Uniform amendments are made to the whole-group exceptions in Regs. Secs. 1.1502-13(j)(5), 1.1502-19(c)(3), and 1.1502-33(e)(2), applying them without regard to whether the acquirer is a consolidated group member before the acquisition. Taxpayers may choose to apply each of those modified whole-group exceptions retroactively.

An overarching rule to prevent duplicative adjustments, inclusions, and all similar items is added in Regs. Sec. 1.1502- 80(a). It provides that, in determining the application of any specific rule, the purposes of the provisions and single-entity principles are taken into account.


The final regulations adopt the general approach of the proposed regulations, with helpful modifications. For example, taxpayers may make protective elections that will limit the effect of the loss duplication rules on unsuspecting buyers and have greater administrability and flexibility in identifying the attributes to be reduced (e.g., allowing taxpayers to specifically identify the reduced losses).

By making Sec. 362(e)(2) inapplicable, the final regulations generally eliminate the complex rules for Sec. 362(e)(2) that would have required specialized valuation and tracing of investment adjustments. Instead, the final regulations rely on the generally applicable investment adjustment rules and ULR to police loss duplication, and they add only a specific anti-avoidance rule.

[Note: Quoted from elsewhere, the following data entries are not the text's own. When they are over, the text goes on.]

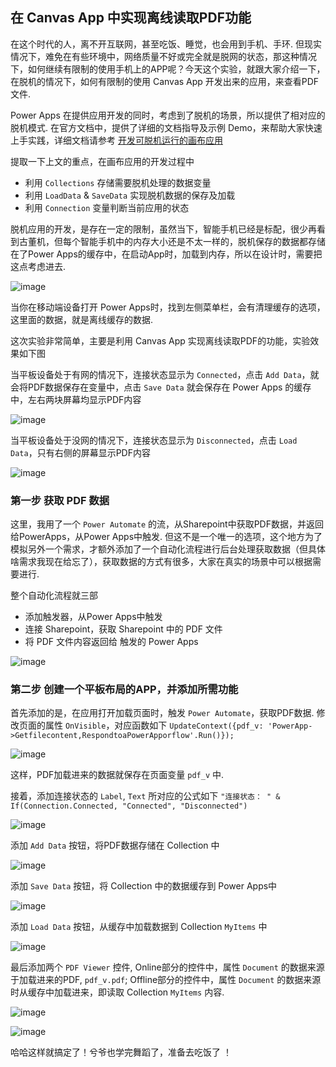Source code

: 
## 在 Canvas App 中实现离线读取PDF功能

在这个时代的人，离不开互联网，甚至吃饭、睡觉，也会用到手机、手环. 但现实情况下，难免在有些环境中，网络质量不好或完全就是脱网的状态，那这种情况下，如何继续有限制的使用手机上的APP呢？今天这个实验，就跟大家介绍一下，在脱机的情况下，如何有限制的使用 Canvas App 开发出来的应用，来查看PDF文件.

Power Apps 在提供应用开发的同时，考虑到了脱机的场景，所以提供了相对应的脱机模式. 在官方文档中，提供了详细的文档指导及示例 Demo，来帮助大家快速上手实践，详细文档请参考 [开发可脱机运行的画布应用](https://docs.microsoft.com/zh-cn/powerapps/maker/canvas-apps/offline-apps)

提取一下上文的重点，在画布应用的开发过程中

- 利用 `Collections` 存储需要脱机处理的数据变量
- 利用 `LoadData` & `SaveData` 实现脱机数据的保存及加载
- 利用 `Connection` 变量判断当前应用的状态

脱机应用的开发，是存在一定的限制，虽然当下，智能手机已经是标配，很少再看到古董机，但每个智能手机中的内存大小还是不太一样的，脱机保存的数据都存储在了Power Apps的缓存中，在启动App时，加载到内存，所以在设计时，需要把这点考虑进去.

![image](./images/20210417/041701.png)

当你在移动端设备打开 Power Apps时，找到左侧菜单栏，会有清理缓存的选项，这里面的数据，就是离线缓存的数据.

这次实验非常简单，主要是利用 Canvas App 实现离线读取PDF的功能，实验效果如下图

当平板设备处于有网的情况下，连接状态显示为 `Connected`，点击 `Add Data`，就会将PDF数据保存在变量中，点击 `Save Data` 就会保存在 Power Apps 的缓存中，左右两块屏幕均显示PDF内容

![image](./images/20210417/041702.png)

当平板设备处于没网的情况下，连接状态显示为 `Disconnected`，点击 `Load Data`，只有右侧的屏幕显示PDF内容

![image](./images/20210417/041703.png)

### 第一步 获取 PDF 数据

这里，我用了一个 `Power Automate` 的流，从Sharepoint中获取PDF数据，并返回给PowerApps，从Power Apps中触发. 但这不是一个唯一的选项，这个地方为了模拟另外一个需求，才额外添加了一个自动化流程进行后台处理获取数据（但具体啥需求我现在给忘了），获取数据的方式有很多，大家在真实的场景中可以根据需要进行.

整个自动化流程就三部

- 添加触发器，从Power Apps中触发
- 连接 Sharepoint，获取 Sharepoint 中的 PDF 文件
- 将 PDF 文件内容返回给 触发的 Power Apps

![image](./images/20210417/041704.png)

### 第二步 创建一个平板布局的APP，并添加所需功能

首先添加的是，在应用打开加载页面时，触发 `Power Automate`，获取PDF数据. 修改页面的属性 `OnVisible`，对应函数如下 `UpdateContext({pdf_v: 'PowerApp->Getfilecontent,RespondtoaPowerApporflow'.Run()});`

![image](./images/20210417/041706.png)

这样，PDF加载进来的数据就保存在页面变量 `pdf_v` 中.

接着，添加连接状态的 `Label`, `Text` 所对应的公式如下 `"连接状态： " & If(Connection.Connected, "Connected", "Disconnected")`

![image](./images/20210417/041705.png)

添加 `Add Data` 按钮，将PDF数据存储在 Collection 中

![image](./images/20210417/041707.png)

添加 `Save Data` 按钮，将 Collection 中的数据缓存到 Power Apps中

![image](./images/20210417/041708.png)

添加 `Load Data` 按钮，从缓存中加载数据到 Collection `MyItems` 中

![image](./images/20210417/041709.png)

最后添加两个 `PDF Viewer` 控件, Online部分的控件中，属性 `Document` 的数据来源于加载进来的PDF, `pdf_v.pdf`; Offline部分的控件中，属性 `Document` 的数据来源时从缓存中加载进来，即读取 Collection `MyItems` 内容.

![image](./images/20210417/041710.png)

![image](./images/20210417/041711.png)

哈哈这样就搞定了！兮爷也学完舞蹈了，准备去吃饭了 ！
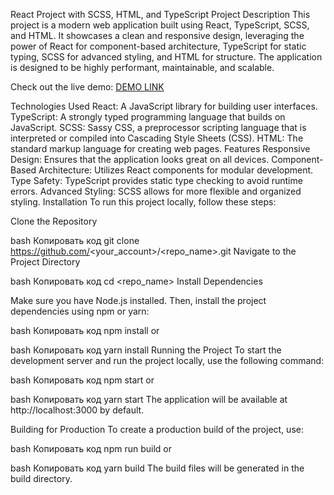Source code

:React Project with SCSS, HTML, and TypeScript Project Description This project is a modern web application built using React, TypeScript, SCSS, and HTML. It showcases a clean and responsive design, leveraging the power of React for component-based architecture, TypeScript for static typing, SCSS for advanced styling, and HTML for structure. The application is designed to be highly performant, maintainable, and scalable.

Check out the live demo: [DEMO LINK](https://jdifek.github.io/react_ts-todo/)

Technologies Used React: A JavaScript library for building user interfaces. TypeScript: A strongly typed programming language that builds on JavaScript. SCSS: Sassy CSS, a preprocessor scripting language that is interpreted or compiled into Cascading Style Sheets (CSS). HTML: The standard markup language for creating web pages. Features Responsive Design: Ensures that the application looks great on all devices. Component-Based Architecture: Utilizes React components for modular development. Type Safety: TypeScript provides static type checking to avoid runtime errors. Advanced Styling: SCSS allows for more flexible and organized styling. Installation To run this project locally, follow these steps:

Clone the Repository

bash Копировать код git clone https://github.com/<your_account>/<repo_name>.git Navigate to the Project Directory

bash Копировать код cd <repo_name> Install Dependencies

Make sure you have Node.js installed. Then, install the project dependencies using npm or yarn:

bash Копировать код npm install or

bash Копировать код yarn install Running the Project To start the development server and run the project locally, use the following command:

bash Копировать код npm start or

bash Копировать код yarn start The application will be available at http://localhost:3000 by default.

Building for Production To create a production build of the project, use:

bash Копировать код npm run build or

bash Копировать код yarn build The build files will be generated in the build directory.

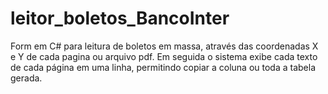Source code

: # leitor_boletos_BancoInter
Form em C# para leitura de boletos em massa, através das coordenadas X e Y de cada pagina ou arquivo pdf.
Em seguida o sistema exibe cada texto de cada página em uma linha, permitindo copiar a coluna ou toda a tabela gerada.
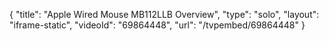 {
    "title": "Apple Wired Mouse MB112LLB Overview",
    "type": "solo",
    "layout": "iframe-static",
    "videoId": "69864448",
    "url": "\/tvpembed\/69864448"
}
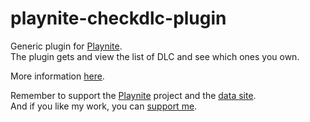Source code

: # playnite-checkdlc-plugin
Generic plugin for [Playnite](https://playnite.link).  
The plugin gets and view the list of DLC and see which ones you own.  

More information [here](https://playnite.link/forum/thread-1020.html).

Remember to support the [Playnite](https://www.patreon.com/playnite) project and the [data site](https://steamdb.info/donate/).  
And if you like my work, you can [support me](https://www.paypal.me/lacro59).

Nevertheless, the final regulations remain quite complex, particularly in the context of lower-tier subsidiaries. The government considered simplification approaches (for example, the lookthrough approach) but rejected them because the more detailed approach better protects taxpayers’ interests while also providing adequate protections against abuse. To comply with these new rules, however, taxpayers must now engage in a whole new set of complicated asset and stock basis calculations.


David Kautter is a partner with Ernst & Young LLP in Washington, DC.

Contributors are members of or associated with Ernst & Young LLP.